Rallis India, a Tata Group company, is cautiously optimistic on the kharif season after the delayed onset of the monsoon. After cutting down on its crop protection inventories last two quarters, it is gearing up with new product launches. V Shankar, Managing Director, Rallis India, spoke to BusinessLine on kharif crop and way ahead for the company. Excerpts:
How do you see the progress of the monsoon?
The onset of the monsoon was delayed by over 10 days which was really worrisome because it was the third consecutive year of deficiency. So much of expectation was built up right from February-March as everybody was forecasting a good monsoon. We were actually disappointed when there were weather disturbances. The deficiency was high at 25 per cent but slowly it started changing. By June-end, the deficiency was reduced to 11 per cent in contrast to the same month last year when it was a drought year.
We are looking forward to have positive months of July, August and September. The forecast is that rains will be normal. As long as we do not have any long dry spells like last year the crop conditions will improve. Importantly, we also should not have short big burst of rains. We have to wait and see, but right now things have dramatically improved. Usage of our products have picked up. We expect conditions should improve next quarter. Progress of monsoon from here on will be crucial.
Have you implemented any price increase?
In the first quarter, we had lot of pricing pressure. We were also cautious and had tight control on our receivables and inventories, given the conditions were tough. We have done well on cash and control over our working capital. Our finance cost has come down due to reduction in working capital. In these conditions, we have also not placed lot of stocks in the market. Of course, the June quarter has been largely of seeds through Metahelix. We were planning for a better performance but during the Rabi season the yields got affected due to water shortage. Therefore, the availability of seeds for sale was less in cotton and few hybrids in paddy and corn. In crop protection, we expect the usage to go up. The launch of new crop protection Summit cotton, soyabean and chilli crops should also help.

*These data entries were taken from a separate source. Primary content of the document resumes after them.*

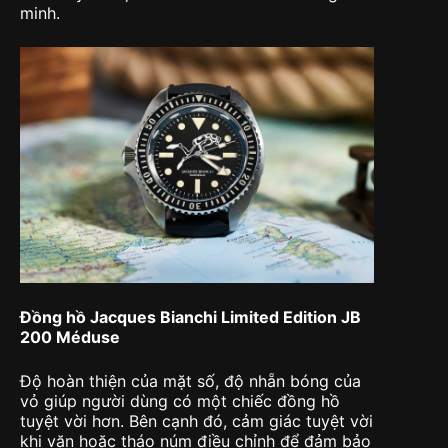
minh.
Đồng hồ Jacques Bianchi Limited Edition JB
200 Méduse
Độ hoàn thiện của mặt số, độ nhẵn bóng của
vỏ giúp người dùng có một chiếc đồng hồ
tuyệt vời hơn. Bên cạnh đó, cảm giác tuyệt vời
khi vặn hoặc tháo núm điều chỉnh để đảm bảo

Are farmers cutting down on expenses?
After consequent bad seasons for last couple of years, hopefully they will not do it. They badly need a good harvest. They will not cut down on their investments. They would really want to optimise on this season. Crop protection prices have been under pressure and it may relent in the second quarter. There has been a pressure on prices – particularly for generic products where the inventories are high. In June, there was a kind of anxiety situation with delayed rains. Now that things are looking up farmers may want to capitalise on it. The stressed condition on prices should ease.
After series of pest attacks how are you seeing cotton crop this year?

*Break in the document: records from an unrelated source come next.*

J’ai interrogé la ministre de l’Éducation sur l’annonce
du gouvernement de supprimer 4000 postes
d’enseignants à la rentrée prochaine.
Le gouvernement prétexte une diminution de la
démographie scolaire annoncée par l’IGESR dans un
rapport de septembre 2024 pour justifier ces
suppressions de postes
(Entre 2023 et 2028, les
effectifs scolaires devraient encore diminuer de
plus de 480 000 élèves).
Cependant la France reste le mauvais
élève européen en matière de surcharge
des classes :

I hope there will be a rebound. Yield should not get affected like last year. Prices are also firming up and the overall acreage is also down. Luckily, this year rains have washed off the pests so we are not hearing a difficult situation like last year. We hope the cotton economy will bounce back.
Have you signed any new contract manufacturing for your Dahej plant?
We have been qualified by a couple of companies and talks have moved to next phase. Globally, things are a bit stressed. They are going through a big phase of restructuring. Things will look very different in a year’s time. With consolidation and restructuring globally, outsourcing to India will increase. Many corporates want to outsource manufacturing as a strategy because they want to be more efficient on capital. Traditionally, lot of contracts go to China but they are looking at India as a potential source for manufacturing. It is because costs are moving up in China and IP (intellectual property) consideration also comes into play. Also, they are looking to diversify as they do not want to put all eggs in one basket. They want India also to measure up to their standards in terms of agility, cost and scale. Timeline for getting the approval is one issue they face.